EXERCISE OBJECTIVE: Return every line of the data below, unchanged and in the same order.

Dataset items
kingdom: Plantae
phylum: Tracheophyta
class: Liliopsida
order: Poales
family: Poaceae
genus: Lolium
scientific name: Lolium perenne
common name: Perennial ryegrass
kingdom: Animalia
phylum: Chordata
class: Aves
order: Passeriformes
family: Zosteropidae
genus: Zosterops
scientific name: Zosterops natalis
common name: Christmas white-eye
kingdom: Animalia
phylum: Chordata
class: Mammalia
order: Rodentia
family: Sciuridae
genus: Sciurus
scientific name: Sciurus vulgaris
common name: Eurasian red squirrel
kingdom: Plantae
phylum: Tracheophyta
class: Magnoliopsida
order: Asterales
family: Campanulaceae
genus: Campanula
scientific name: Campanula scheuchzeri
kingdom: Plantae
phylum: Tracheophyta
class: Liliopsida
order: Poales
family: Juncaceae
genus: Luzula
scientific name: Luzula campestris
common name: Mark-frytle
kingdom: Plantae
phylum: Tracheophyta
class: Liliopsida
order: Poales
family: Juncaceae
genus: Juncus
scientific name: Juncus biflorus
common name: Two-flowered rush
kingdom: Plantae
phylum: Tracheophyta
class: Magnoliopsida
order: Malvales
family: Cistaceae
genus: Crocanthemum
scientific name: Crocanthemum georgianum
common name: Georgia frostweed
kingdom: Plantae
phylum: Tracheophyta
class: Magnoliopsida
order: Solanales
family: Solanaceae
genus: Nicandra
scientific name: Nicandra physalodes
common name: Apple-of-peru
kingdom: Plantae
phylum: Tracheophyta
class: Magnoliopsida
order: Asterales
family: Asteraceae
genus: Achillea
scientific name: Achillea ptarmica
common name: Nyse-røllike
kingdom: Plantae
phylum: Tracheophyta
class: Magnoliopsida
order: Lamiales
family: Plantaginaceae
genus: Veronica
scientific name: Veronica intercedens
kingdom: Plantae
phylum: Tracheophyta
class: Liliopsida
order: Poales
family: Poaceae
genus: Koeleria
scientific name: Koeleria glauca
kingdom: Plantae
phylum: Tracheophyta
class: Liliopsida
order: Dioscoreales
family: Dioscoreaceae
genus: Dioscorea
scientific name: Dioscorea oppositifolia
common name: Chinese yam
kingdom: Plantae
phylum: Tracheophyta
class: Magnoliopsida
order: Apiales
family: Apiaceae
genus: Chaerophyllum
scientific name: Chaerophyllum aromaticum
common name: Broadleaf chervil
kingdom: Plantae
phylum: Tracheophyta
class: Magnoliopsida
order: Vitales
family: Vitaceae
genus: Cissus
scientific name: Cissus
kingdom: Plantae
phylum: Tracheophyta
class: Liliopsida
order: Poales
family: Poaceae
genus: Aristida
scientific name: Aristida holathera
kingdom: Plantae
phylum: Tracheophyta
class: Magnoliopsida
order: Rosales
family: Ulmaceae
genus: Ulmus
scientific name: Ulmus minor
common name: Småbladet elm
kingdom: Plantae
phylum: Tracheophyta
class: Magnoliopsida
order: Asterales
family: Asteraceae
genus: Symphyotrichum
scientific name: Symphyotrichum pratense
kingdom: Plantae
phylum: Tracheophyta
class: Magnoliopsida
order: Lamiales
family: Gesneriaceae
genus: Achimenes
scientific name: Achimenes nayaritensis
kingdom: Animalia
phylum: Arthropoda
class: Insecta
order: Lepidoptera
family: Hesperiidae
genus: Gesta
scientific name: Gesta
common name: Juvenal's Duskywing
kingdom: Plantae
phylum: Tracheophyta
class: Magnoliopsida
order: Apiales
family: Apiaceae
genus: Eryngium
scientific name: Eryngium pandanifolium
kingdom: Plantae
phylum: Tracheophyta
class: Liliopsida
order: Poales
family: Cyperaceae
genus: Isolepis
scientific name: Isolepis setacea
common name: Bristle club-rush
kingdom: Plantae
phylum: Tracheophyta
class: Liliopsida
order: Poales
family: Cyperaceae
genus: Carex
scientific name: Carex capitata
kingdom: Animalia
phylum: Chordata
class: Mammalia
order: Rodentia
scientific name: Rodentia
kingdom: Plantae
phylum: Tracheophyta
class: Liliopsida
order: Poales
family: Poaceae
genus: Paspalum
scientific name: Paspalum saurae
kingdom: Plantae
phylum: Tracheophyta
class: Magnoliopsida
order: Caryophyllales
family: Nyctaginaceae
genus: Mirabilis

ANSWER BELOW:
kingdom: Plantae
phylum: Tracheophyta
class: Liliopsida
order: Poales
family: Poaceae
genus: Lolium
scientific name: Lolium perenne
common name: Perennial ryegrass
kingdom: Animalia
phylum: Chordata
class: Aves
order: Passeriformes
family: Zosteropidae
genus: Zosterops
scientific name: Zosterops natalis
common name: Christmas white-eye
kingdom: Animalia
phylum: Chordata
class: Mammalia
order: Rodentia
family: Sciuridae
genus: Sciurus
scientific name: Sciurus vulgaris
common name: Eurasian red squirrel
kingdom: Plantae
phylum: Tracheophyta
class: Magnoliopsida
order: Asterales
family: Campanulaceae
genus: Campanula
scientific name: Campanula scheuchzeri
kingdom: Plantae
phylum: Tracheophyta
class: Liliopsida
order: Poales
family: Juncaceae
genus: Luzula
scientific name: Luzula campestris
common name: Mark-frytle
kingdom: Plantae
phylum: Tracheophyta
class: Liliopsida
order: Poales
family: Juncaceae
genus: Juncus
scientific name: Juncus biflorus
common name: Two-flowered rush
kingdom: Plantae
phylum: Tracheophyta
class: Magnoliopsida
order: Malvales
family: Cistaceae
genus: Crocanthemum
scientific name: Crocanthemum georgianum
common name: Georgia frostweed
kingdom: Plantae
phylum: Tracheophyta
class: Magnoliopsida
order: Solanales
family: Solanaceae
genus: Nicandra
scientific name: Nicandra physalodes
common name: Apple-of-peru
kingdom: Plantae
phylum: Tracheophyta
class: Magnoliopsida
order: Asterales
family: Asteraceae
genus: Achillea
scientific name: Achillea ptarmica
common name: Nyse-røllike
kingdom: Plantae
phylum: Tracheophyta
class: Magnoliopsida
order: Lamiales
family: Plantaginaceae
genus: Veronica
scientific name: Veronica intercedens
kingdom: Plantae
phylum: Tracheophyta
class: Liliopsida
order: Poales
family: Poaceae
genus: Koeleria
scientific name: Koeleria glauca
kingdom: Plantae
phylum: Tracheophyta
class: Liliopsida
order: Dioscoreales
family: Dioscoreaceae
genus: Dioscorea
scientific name: Dioscorea oppositifolia
common name: Chinese yam
kingdom: Plantae
phylum: Tracheophyta
class: Magnoliopsida
order: Apiales
family: Apiaceae
genus: Chaerophyllum
scientific name: Chaerophyllum aromaticum
common name: Broadleaf chervil
kingdom: Plantae
phylum: Tracheophyta
class: Magnoliopsida
order: Vitales
family: Vitaceae
genus: Cissus
scientific name: Cissus
kingdom: Plantae
phylum: Tracheophyta
class: Liliopsida
order: Poales
family: Poaceae
genus: Aristida
scientific name: Aristida holathera
kingdom: Plantae
phylum: Tracheophyta
class: Magnoliopsida
order: Rosales
family: Ulmaceae
genus: Ulmus
scientific name: Ulmus minor
common name: Småbladet elm
kingdom: Plantae
phylum: Tracheophyta
class: Magnoliopsida
order: Asterales
family: Asteraceae
genus: Symphyotrichum
scientific name: Symphyotrichum pratense
kingdom: Plantae
phylum: Tracheophyta
class: Magnoliopsida
order: Lamiales
family: Gesneriaceae
genus: Achimenes
scientific name: Achimenes nayaritensis
kingdom: Animalia
phylum: Arthropoda
class: Insecta
order: Lepidoptera
family: Hesperiidae
genus: Gesta
scientific name: Gesta
common name: Juvenal's Duskywing
kingdom: Plantae
phylum: Tracheophyta
class: Magnoliopsida
order: Apiales
family: Apiaceae
genus: Eryngium
scientific name: Eryngium pandanifolium
kingdom: Plantae
phylum: Tracheophyta
class: Liliopsida
order: Poales
family: Cyperaceae
genus: Isolepis
scientific name: Isolepis setacea
common name: Bristle club-rush
kingdom: Plantae
phylum: Tracheophyta
class: Liliopsida
order: Poales
family: Cyperaceae
genus: Carex
scientific name: Carex capitata
kingdom: Animalia
phylum: Chordata
class: Mammalia
order: Rodentia
scientific name: Rodentia
kingdom: Plantae
phylum: Tracheophyta
class: Liliopsida
order: Poales
family: Poaceae
genus: Paspalum
scientific name: Paspalum saurae
kingdom: Plantae
phylum: Tracheophyta
class: Magnoliopsida
order: Caryophyllales
family: Nyctaginaceae
genus: Mirabilis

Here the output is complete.